▸ The task
Please return everything from the start of the records below down to the line containing "Bring your design to life with the", both ends included, reproduced without any change.

Saved entries:
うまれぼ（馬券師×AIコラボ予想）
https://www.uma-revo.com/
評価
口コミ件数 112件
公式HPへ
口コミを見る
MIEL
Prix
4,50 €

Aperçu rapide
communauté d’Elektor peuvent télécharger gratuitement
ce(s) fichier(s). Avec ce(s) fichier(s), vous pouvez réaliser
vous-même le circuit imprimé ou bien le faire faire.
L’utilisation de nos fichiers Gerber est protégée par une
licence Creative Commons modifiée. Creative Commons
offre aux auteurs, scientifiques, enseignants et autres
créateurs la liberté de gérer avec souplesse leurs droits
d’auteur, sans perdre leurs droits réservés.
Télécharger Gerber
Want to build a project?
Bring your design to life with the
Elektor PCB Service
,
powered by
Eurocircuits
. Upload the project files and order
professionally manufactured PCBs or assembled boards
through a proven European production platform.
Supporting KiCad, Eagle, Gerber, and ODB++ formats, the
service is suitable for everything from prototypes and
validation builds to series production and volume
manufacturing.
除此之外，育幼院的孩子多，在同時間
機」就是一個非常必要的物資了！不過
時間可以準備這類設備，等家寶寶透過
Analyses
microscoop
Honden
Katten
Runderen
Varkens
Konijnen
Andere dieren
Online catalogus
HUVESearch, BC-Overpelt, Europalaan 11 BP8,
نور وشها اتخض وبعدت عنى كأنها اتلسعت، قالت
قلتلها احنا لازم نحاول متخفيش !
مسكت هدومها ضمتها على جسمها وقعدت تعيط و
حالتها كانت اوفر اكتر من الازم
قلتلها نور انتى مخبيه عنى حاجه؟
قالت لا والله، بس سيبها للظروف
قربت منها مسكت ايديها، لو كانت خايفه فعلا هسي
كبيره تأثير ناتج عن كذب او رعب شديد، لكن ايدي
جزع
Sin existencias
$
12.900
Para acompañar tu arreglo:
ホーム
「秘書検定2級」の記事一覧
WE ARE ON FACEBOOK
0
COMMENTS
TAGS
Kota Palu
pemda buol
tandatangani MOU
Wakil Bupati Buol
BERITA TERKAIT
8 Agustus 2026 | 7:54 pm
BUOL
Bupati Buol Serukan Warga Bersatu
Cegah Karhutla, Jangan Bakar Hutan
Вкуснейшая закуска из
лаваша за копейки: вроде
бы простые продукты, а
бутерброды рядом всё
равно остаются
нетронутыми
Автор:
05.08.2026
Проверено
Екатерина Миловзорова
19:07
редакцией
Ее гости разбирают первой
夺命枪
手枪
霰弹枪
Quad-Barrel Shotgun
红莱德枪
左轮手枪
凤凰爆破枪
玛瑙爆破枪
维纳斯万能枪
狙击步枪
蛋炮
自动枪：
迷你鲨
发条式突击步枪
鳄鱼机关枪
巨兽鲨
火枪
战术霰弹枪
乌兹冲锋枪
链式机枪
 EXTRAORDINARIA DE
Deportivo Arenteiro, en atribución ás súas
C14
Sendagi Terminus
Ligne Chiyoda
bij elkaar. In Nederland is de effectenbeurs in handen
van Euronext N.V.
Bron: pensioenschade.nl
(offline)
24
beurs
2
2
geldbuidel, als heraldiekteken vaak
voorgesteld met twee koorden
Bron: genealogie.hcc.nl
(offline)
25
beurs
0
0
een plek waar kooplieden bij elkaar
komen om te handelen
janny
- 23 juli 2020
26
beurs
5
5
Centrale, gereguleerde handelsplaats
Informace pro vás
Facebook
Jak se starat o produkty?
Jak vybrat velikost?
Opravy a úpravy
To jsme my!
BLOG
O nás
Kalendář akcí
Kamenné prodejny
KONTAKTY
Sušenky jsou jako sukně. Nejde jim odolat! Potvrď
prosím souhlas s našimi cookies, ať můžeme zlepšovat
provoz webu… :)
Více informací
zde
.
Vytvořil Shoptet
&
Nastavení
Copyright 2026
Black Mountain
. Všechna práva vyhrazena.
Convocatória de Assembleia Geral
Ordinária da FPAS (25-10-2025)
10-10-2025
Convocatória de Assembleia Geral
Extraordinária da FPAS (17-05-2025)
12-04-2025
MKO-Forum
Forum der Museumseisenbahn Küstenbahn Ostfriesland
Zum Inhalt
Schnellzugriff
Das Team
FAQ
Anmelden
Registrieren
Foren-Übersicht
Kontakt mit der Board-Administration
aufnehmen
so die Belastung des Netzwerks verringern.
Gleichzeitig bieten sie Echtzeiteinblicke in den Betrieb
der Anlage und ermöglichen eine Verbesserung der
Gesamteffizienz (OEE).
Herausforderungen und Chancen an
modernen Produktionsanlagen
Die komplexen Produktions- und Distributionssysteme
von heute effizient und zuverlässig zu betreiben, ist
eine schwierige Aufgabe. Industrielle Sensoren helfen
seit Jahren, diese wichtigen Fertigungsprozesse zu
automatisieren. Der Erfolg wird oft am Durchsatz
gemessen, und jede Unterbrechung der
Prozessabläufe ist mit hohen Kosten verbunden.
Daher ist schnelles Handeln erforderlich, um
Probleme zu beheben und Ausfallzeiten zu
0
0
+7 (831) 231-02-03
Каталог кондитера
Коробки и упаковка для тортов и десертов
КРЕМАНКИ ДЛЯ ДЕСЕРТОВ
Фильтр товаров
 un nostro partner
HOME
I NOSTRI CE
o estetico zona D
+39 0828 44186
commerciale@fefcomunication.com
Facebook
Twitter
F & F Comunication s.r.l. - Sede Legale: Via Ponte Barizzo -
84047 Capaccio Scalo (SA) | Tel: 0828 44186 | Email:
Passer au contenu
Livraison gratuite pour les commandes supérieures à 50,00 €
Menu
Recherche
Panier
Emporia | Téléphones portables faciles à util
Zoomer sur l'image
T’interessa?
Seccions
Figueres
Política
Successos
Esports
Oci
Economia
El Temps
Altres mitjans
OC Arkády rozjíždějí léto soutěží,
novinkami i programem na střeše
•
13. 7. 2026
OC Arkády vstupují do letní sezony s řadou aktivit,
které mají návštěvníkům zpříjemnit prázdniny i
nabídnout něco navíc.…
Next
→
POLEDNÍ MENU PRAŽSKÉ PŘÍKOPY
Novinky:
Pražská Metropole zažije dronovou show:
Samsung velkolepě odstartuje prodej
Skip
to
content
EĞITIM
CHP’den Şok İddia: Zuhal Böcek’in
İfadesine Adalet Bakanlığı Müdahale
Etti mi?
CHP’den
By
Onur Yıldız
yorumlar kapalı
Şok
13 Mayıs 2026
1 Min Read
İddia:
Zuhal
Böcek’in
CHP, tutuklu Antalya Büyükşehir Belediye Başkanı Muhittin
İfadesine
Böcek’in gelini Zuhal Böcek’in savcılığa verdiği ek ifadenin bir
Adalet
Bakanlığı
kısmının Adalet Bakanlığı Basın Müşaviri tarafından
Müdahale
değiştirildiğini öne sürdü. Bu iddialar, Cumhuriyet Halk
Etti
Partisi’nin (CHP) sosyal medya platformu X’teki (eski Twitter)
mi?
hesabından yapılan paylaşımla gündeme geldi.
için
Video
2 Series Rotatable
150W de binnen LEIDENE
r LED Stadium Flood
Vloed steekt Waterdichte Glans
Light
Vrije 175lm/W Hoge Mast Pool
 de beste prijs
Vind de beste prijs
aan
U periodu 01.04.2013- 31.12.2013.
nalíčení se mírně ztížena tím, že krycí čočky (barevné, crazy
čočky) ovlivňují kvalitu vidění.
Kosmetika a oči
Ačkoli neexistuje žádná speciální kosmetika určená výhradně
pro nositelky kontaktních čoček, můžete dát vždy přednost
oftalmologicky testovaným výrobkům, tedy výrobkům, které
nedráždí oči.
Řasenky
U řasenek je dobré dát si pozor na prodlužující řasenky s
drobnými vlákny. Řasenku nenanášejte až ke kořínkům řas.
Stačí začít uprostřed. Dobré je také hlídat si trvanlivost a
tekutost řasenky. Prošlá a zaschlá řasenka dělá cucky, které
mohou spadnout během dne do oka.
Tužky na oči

▸ The completed task
うまれぼ（馬券師×AIコラボ予想）
https://www.uma-revo.com/
評価
口コミ件数 112件
公式HPへ
口コミを見る
MIEL
Prix
4,50 €

Aperçu rapide
communauté d’Elektor peuvent télécharger gratuitement
ce(s) fichier(s). Avec ce(s) fichier(s), vous pouvez réaliser
vous-même le circuit imprimé ou bien le faire faire.
L’utilisation de nos fichiers Gerber est protégée par une
licence Creative Commons modifiée. Creative Commons
offre aux auteurs, scientifiques, enseignants et autres
créateurs la liberté de gérer avec souplesse leurs droits
d’auteur, sans perdre leurs droits réservés.
Télécharger Gerber
Want to build a project?
Bring your design to life with the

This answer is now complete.